第57話:困難極めた護送作戦
午前10時、約80人の被災者が事前に手配された2台の兵員輸送車に乗り込んだ。車両の設計上、本来1台あたり30人しか乗れないため、車内はかなり窮屈だった。2人の少年兵が輸送車を運転し、大佐がジープで先導した。
全員は午前10時30分の停戦発効を待ち構えていた。車での移動時間は約15分を見込んでおり、何事もなければ大佐と少年兵は30分以内に輸送任務を完了して戻ってこれるはずだった。待機中、少年兵たちは大佐の指示で、北方帝国の国旗と南方共和国の国旗を3台の車両のルーフにしっかりと掲げた。
10時30分、砲撃音と機関銃の音が次第に止み、全員は予定通り出発した。
最初は順調だったが、車列が約5分走行したところで、大佐は前方の道路が大量のがれきで塞がれていることに気づいた。おそらく先ほどの砲撃でいくつかの建物が破壊されたのだろう。大佐が前日に下見をした時は、同じ場所は何も問題なかった。いずれにしても、前方は絶対に通行できなかった。しかし幸い、情報担当である大佐は近隣の道路や地理に非常に詳しかったため、即座に決断し、迂回した。
最終的には連合軍の占領地に到着できたが、迂回の代償は大きかった。停戦時間の30分は、片道だけで使い切ってしまった。この時間帯に引き返せば、攻撃目標になるか、流れ弾に当たる危険性が高かった。
さらに深刻な問題は、相手側の指揮官が、帝国軍が被災者輸送に大佐級の高級将校を派遣したことを予想しておらず、大佐を拘束しようとしたことだ。被災者たちは指揮官の意図を知ると、大佐と指揮官の間に立ち、大佐を解放するよう要求した。

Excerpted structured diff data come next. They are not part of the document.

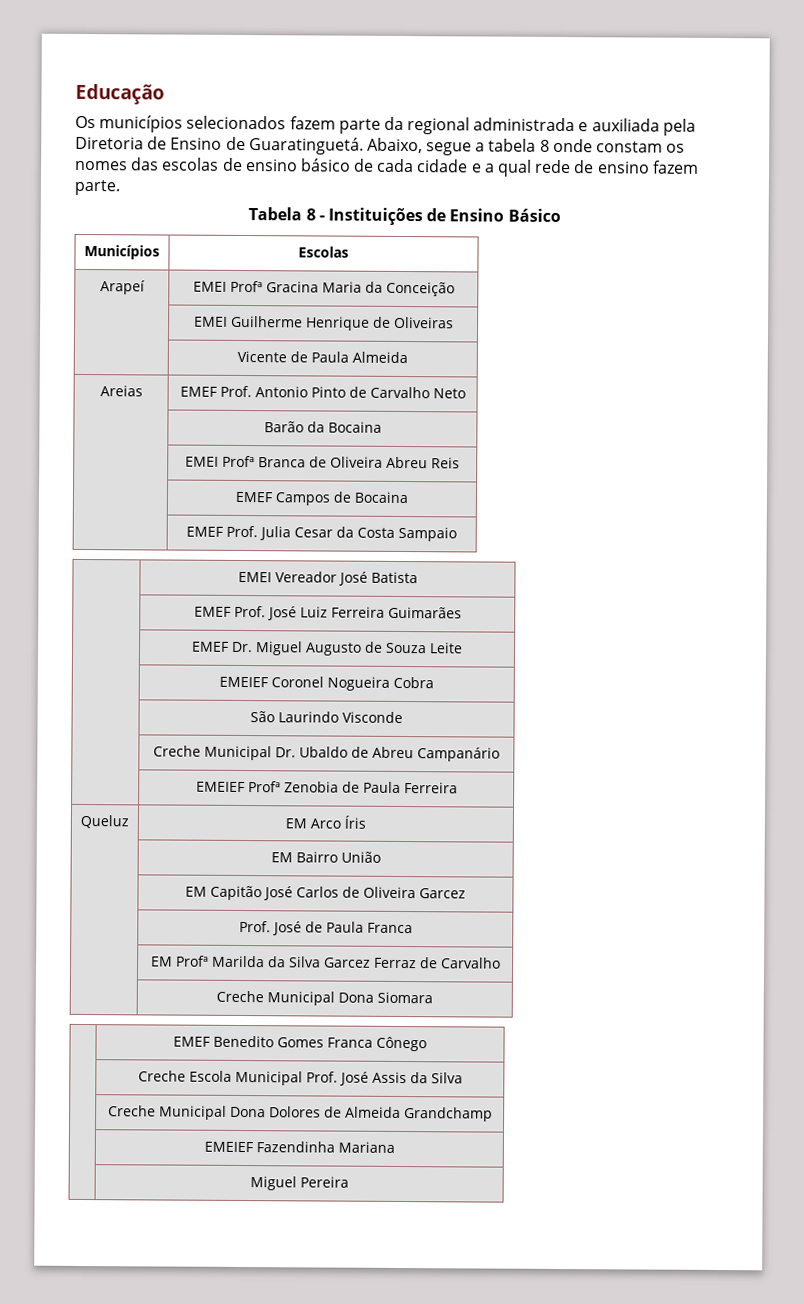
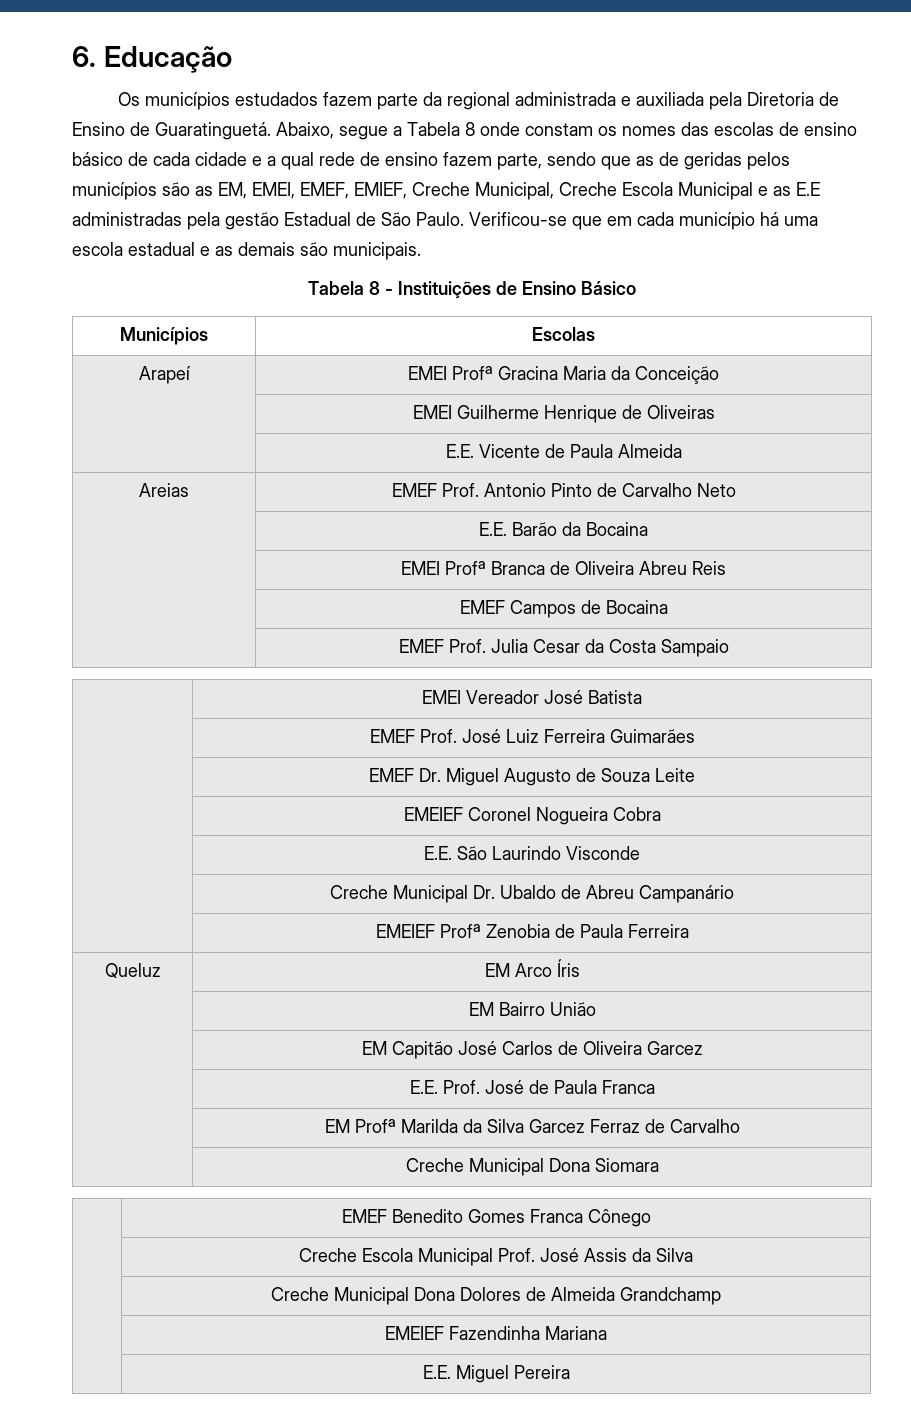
(75, 94) none -> [72,46,96,67] 6.
[186,115,287,130] selecionados -> [235,92,319,106] estudados
[488,138,537,152] tabela -> [407,122,460,136] Tabela
[74,179,120,196] parte. -> [497,152,790,170] [72,182,820,200] [72,212,818,230] [72,242,421,260] parte, sendo que as de geridas pelos municípios são as EM, EMEI, EMEF, EMIEF, Creche Municipal, Creche Escola Municipal e as E.E administradas pela gestão Estadual de São Paulo. Verificou-se que em cada município há uma escola estadual e as demais são municipais.
(454, 322) none -> [445,444,474,458] E.E.
(466, 393) none -> [479,522,507,536] E.E.
(434, 682) none -> [424,846,452,860] E.E.
(466, 893) none -> [409,1080,438,1094] E.E.
(395, 1147) none -> [422,1365,451,1379] E.E.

指揮官は数人の被災者と話し合った後、大佐を解放することに同意し、即座に相手側に30分の停戦延長を要請すると言った。返答を待つ間、指揮官は部下に命じて、3面の西側解放連合の旗を車のルーフに固定させ、3台の車すべてにガソリンを満タンに補給させた。
「自己紹介は不要だと思いますが、いかがですか? ジュリアン・シンクレア大佐」指揮官が言った。
「おっしゃる通りです、モンゴメリー少将。」大佐が答えた。「我々は初めて会いましたが、実はもうずっと前からお互いのことを知っています」
停戦は無事延長され、3台の車両は出発できるようになった。出発の前に、二人の少女がそれぞれ自分の少年兵の恋人に贈り物を渡した。二人の贈り物は基本的に同じもので、どちらも弾力があり、ピンポン玉ほどの大きさのゴムボールだった。ただ一つは赤、もう一つは青だった。少女はボールを落として手元に跳ね返ってくる遊び方を実演してみせた。それは別れてもまた戻ってこられるようにという願いを込めていた。少年兵はボールを受け取り、少女の母親がいない隙に、それぞれ自分の恋人にキスをして別れた。